#### Kısa görev
Suudi Arabistan yönetimi ve Erdoğan'ın Kral'a yaptığı uyarı hakkındaki metni, son cümlesinden sonra kaldığı yerden sürdürün.

S. Arabistan’ın düşmanı kendi içindedir, yönetim ekibindedir, Kraliyet ailesi içindedir. O Ilımlı İslâm söylemleri, o sempati dalgası bir yemdir, büyük yıkımı pazarlama söylemidir. Riyad, derhal Muhammed bin Selman’ı geri çekmeli, derhal Muhammed bin Zaid etkisini sıfırlamalıdır.
Erdoğan işte bu planı bozuyor: Kral’a; “Oğlunu durdur, ülken mahvolur” diyor
Cumhurbaşkanı Erdoğan bu senaryoyu, bu tezgâhı biliyor. Kendisine ve ülkemize yönelik söz konusu düşmanlığın içeriğini biliyor. 15 Temmuz’u başaramayanlar aynı senaryoyu bölgeden tezgâhlıyor, bunu yaparken Türk-Arap cepheleri inşa ediyor. İkisinin de arkasında aynı irade, aynı güçler, aynı bölgesel hesap, aynı ittifaklar vardır. Cumhurbaşkanı’nın Kaşıkçı meselesi ile ilgili hassasiyetlerini ifade ederken Suudi yönetimini ve Kral’ı özellikle korumaya çalışması, durumdan ayrı tutması bundandır.
Kral’a; “Oğlun, Bin Zaid, içinde bulunduğu ittifak, uğruna çalıştığı proje hem size, hem bize hem de bütün bölgeye büyük bir yıkım getirecek, bunu durdur” demeye çalışmaktadır. Erdoğan burada S. Arabistan’ı uyarmaya çalışıyor.
Durdurmazsa ne olacak: Bir-iki yıl içinde bütün Körfez’i yakacaklar..

#### Verilen malzeme
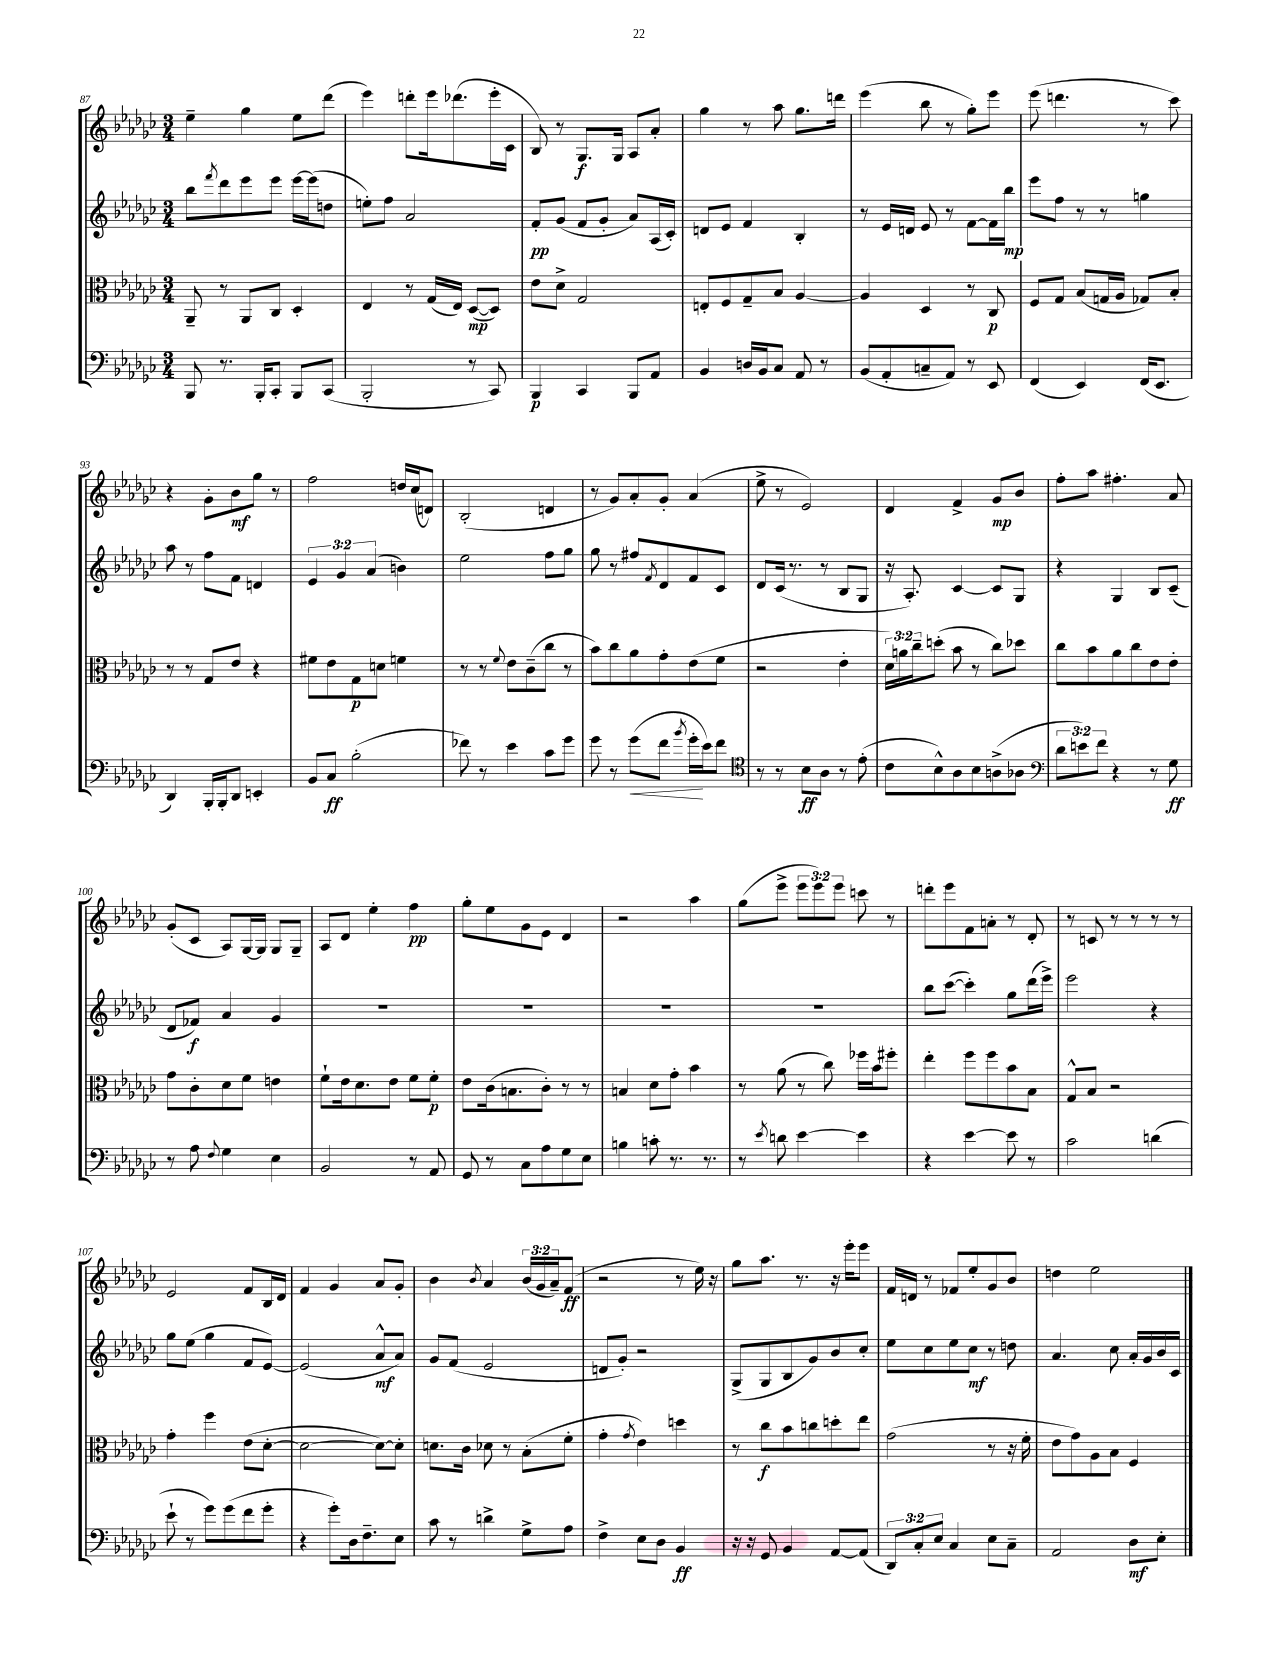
<<
\new StaffGroup <<
\new Staff = "s0" {
    \clef treble \key ges \major \numericTimeSignature \time 3/4 \override Staff.TupletNumber.text = #tuplet-number::calc-fraction-text
    ees''4-- ges''4 ees''8 des'''8( |
    ees'''4) d'''8-. ees'''16 des'''8.( ees'''16-. ces'16 |
    bes8) r8 ges8.\f ges16 aes8 aes'8-. |
    ges''4 r8 aes''8 ges''8. d'''16 |
    ees'''4( bes''8 r8 ges''8-.) ees'''8 |
    ees'''8( d'''4. r8 ces'''8) |
    r4 ges'8-. bes'8\mf ges''8 r8 |
    f''2 d''16 ces''16( d'8) |
    bes2-.( d'4 |
    r8 ges'8) aes'8-. ges'8-. aes'4( |
    ees''8-> r8 ees'2) |
    des'4 f'4-> ges'8\mp bes'8 |
    f''8-. aes''8 fis''4.-. aes'8 |
    ges'8-.( ces'8 aes8) ges16~ ges16 ges8 ges8-- |
    aes8 des'8 ees''4-. f''4\pp |
    ges''8-. ees''8 ges'8 ees'8 des'4 |
    r2 aes''4 |
    ges''8( ees'''8-> \tuplet 3/2 { ees'''8 ees'''8) ees'''8 } c'''8 r8 |
    d'''8-. ees'''8 f'8 a'8-. r8 des'8-. |
    r8 c'8 r8 r8 r8 r8 |
    ees'2 f'8 bes16 des'16 |
    f'4 ges'4 aes'8 ges'8-. |
    bes'4 \acciaccatura { bes'8 } aes'4 \tuplet 3/2 { bes'16( ges'16 aes'16--) } f'8\ff( |
    r2 r8 ees''16) r16 |
    ges''8 aes''8. r8. r16 ees'''16-. ees'''8 |
    f'16 d'16 r8 fes'8 ees''8-. ges'8 bes'8 |
    d''4 ees''2 \bar "|." |
}
\new Staff = "s1" {
    \clef treble \key ges \major \numericTimeSignature \time 3/4 \override Staff.TupletNumber.text = #tuplet-number::calc-fraction-text
    bes''8 \acciaccatura { f'''8 } des'''8 ees'''8 ees'''8 ees'''16~ ees'''16( d''8 |
    e''8-.) f''8 aes'2 |
    f'8-.\pp ges'8( f'8 ges'8-. aes'8) aes16( ces'16-.) |
    d'8 ees'8 f'4 bes4-. |
    r8 ees'16 d'16 ees'8 r8 f'8~ f'16 bes''16\mp |
    ees'''8 f''8 r8 r8 g''4 |
    aes''8 r8 f''8 f'8 d'4 |
    \tuplet 3/2 { ees'4 ges'4 aes'4( } b'4) |
    ees''2 f''8 ges''8 |
    ges''8 r8 fis''8 \acciaccatura { f'8 } des'8 f'8 ces'8 |
    des'8 ces'16( r8. r8 bes8 ges8 |
    r16 aes8.-.) ces'4~ ces'8 ges8 |
    r4 ges4 bes8 ces'8--( |
    des'8 fes'8\f) aes'4 ges'4 |
    R2. |
    R2. |
    R2. |
    R2. |
    bes''8 ces'''8~( ces'''4-.) ges''8 des'''16( ees'''16->) |
    ees'''2 r4 |
    ges''8 ees''8( ges''4 f'8 ees'8~) |
    ees'2( aes'8-^\mf aes'8) |
    ges'8 f'8( ees'2 |
    d'8 ges'8-.) r2 |
    ges8->( ges8 bes8 ges'8) bes'8 ces''8-. |
    ees''8 ces''8 ees''8 ces''8\mf r8 d''8 |
    aes'4. ces''8 aes'16-. ges'16 bes'16 ces'16 \bar "|." |
}
\new Staff = "s2" {
    \clef alto \key ges \major \numericTimeSignature \time 3/4 \override Staff.TupletNumber.text = #tuplet-number::calc-fraction-text
    aes,8-- r8 aes,8 ces8 des4-. |
    ees4 r8 ges16( ees16) des8~\mp( des8) |
    ees'8 des'8-> ges2 |
    e8-. f8 ges8-- bes8 aes4~ |
    aes4 des4 r8 ces8\p |
    f8 ges8 bes8( g16 aes16 ges8) bes8-. |
    r8 r8 ges8 ees'8 r4 |
    fis'8 ees'8 ges8\p d'8 f'4 |
    r8 r8 \appoggiatura { f'8 } ees'8 ces'8--( ces''8 r8 |
    bes'8) ces''8 aes'8 ges'8-. ees'8( f'8 |
    r2 ees'4-. |
    \tuplet 3/2 { des'16) a'16 ces''16-- } d''8-.( bes'8 r8 ces''8) des''8 |
    ces''8 bes'8 aes'8 ces''8 ees'8 ees'8-. |
    ges'8 ces'8-. des'8 f'8 e'4 |
    f'8-! ees'16 des'8. ees'8 f'8 f'8-.\p |
    ees'8 ces'16( b8. ces'8-.) r8 r8 |
    b4 des'8 ges'8-. bes'4 |
    r8 aes'8( r8 ces''8) fes''16 bes'16 fis''8-. |
    ees''4-. f''8 f''8 bes'8 bes8 |
    ges8-^ bes8 r2 |
    ges'4-. f''4 ees'8( des'8~-. |
    des'2~ des'8~) des'8-. |
    d'8. ces'16 des'8 r8 bes8-.( f'8-. |
    ges'4-. \acciaccatura { ges'8 } ees'4) d''4 |
    r8 ces''8\f bes'8 c''8 d''8-. ees''8 |
    ges'2( r8 r16 f'16-. |
    ees'8 ges'8) aes8 bes8 f4 \bar "|." |
}
\new Staff = "s3" {
    \clef bass \key ges \major \numericTimeSignature \time 3/4 \override Staff.TupletNumber.text = #tuplet-number::calc-fraction-text
    bes,,8 r8. bes,,16-. ces,8-. bes,,8 ces,8( |
    bes,,2-. r8 ces,8) |
    bes,,4\p ces,4 bes,,8 aes,8 |
    bes,4 d16 bes,16 ces8 aes,8 r8 |
    bes,8( aes,8-. c8-- aes,8) r8 ees,8 |
    f,4( ees,4) f,16( ees,8. |
    des,4) bes,,16-. bes,,16-. des,8 e,4-. |
    bes,8 ces8\ff bes2-.( |
    fes'8) r8 ees'4 ces'8 ges'8 |
    ges'8 r8 ges'8\<( f'8 \acciaccatura { bes'8 } ges'16-.\! ees'16) f'8 |
    \clef tenor r8 r8 bes8\ff aes8 r8 ees'8-.( |
    ces'8 bes8-^) aes8 bes8 a8->( aes8 |
    \clef bass \tuplet 3/2 { des'8 e'8) f'8 } r4 r8 ges8\ff |
    r8 aes8 \appoggiatura { f8 } ges4 ees4 |
    bes,2 r8 aes,8 |
    ges,8 r8 ces8 aes8 ges8 ees8 |
    b4 c'8-. r8. r8. |
    r8 \acciaccatura { ees'8 } d'8 ees'4~ ees'4 |
    r4 ees'4~ ees'8 r8 |
    ces'2 d'4( |
    ees'8-! r8 ges'8) ges'8( f'8 ges'8-. |
    r4 ges'8-.) des16 f8.-- ees8 |
    ces'8 r8 d'4-> ges8-> aes8 |
    f4-> ees8 des8 bes,4\ff |
    r16 r16 ges,8 bes,4 aes,8~ aes,8( |
    \tuplet 3/2 { des,8) ces8-. ees8 } ces4 ees8 ces8-- |
    aes,2 des8\mf ees8-. \bar "|." |
}
>>
>>
\layout { \context { \Score currentBarNumber = #87 } }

#### Görevin cevabı
Maalesef Riyad yönetimi bunu anlamadı. Belki de aşırı bağımlılığın, “rehin alınmışlığın” etkisiyle anlasa da bir şey yapamıyor. Ama başka yol yok. Oyun S. Arabistan üzerinden kuruldu, orada bozulmalıdır. Riyad yönetimi uyanamazsa, tedbir alamazsa, o ekibi tasfiye edemezse ne olacak?
Çok beklemeyeceğiz. İki ya da üç yıla kalmaz büyük Körfez Savaşı ile karşı karşıya kalacağız. İran, S. Arabistan, Katar, Bahreyn, Kuveyt, Umman, BAE hepsi bu savaşın içine sürüklenecek. Türkiye’nin müdahalesinin, durumu engellemeye çalışmasının önüne büyük engeller çıkarılacak. Savaş, S. Arabistan içine taşınacak.
“Savaşı İslâm’ın kalbine taşıma” ve Mekke ve Medine’nin geleceği..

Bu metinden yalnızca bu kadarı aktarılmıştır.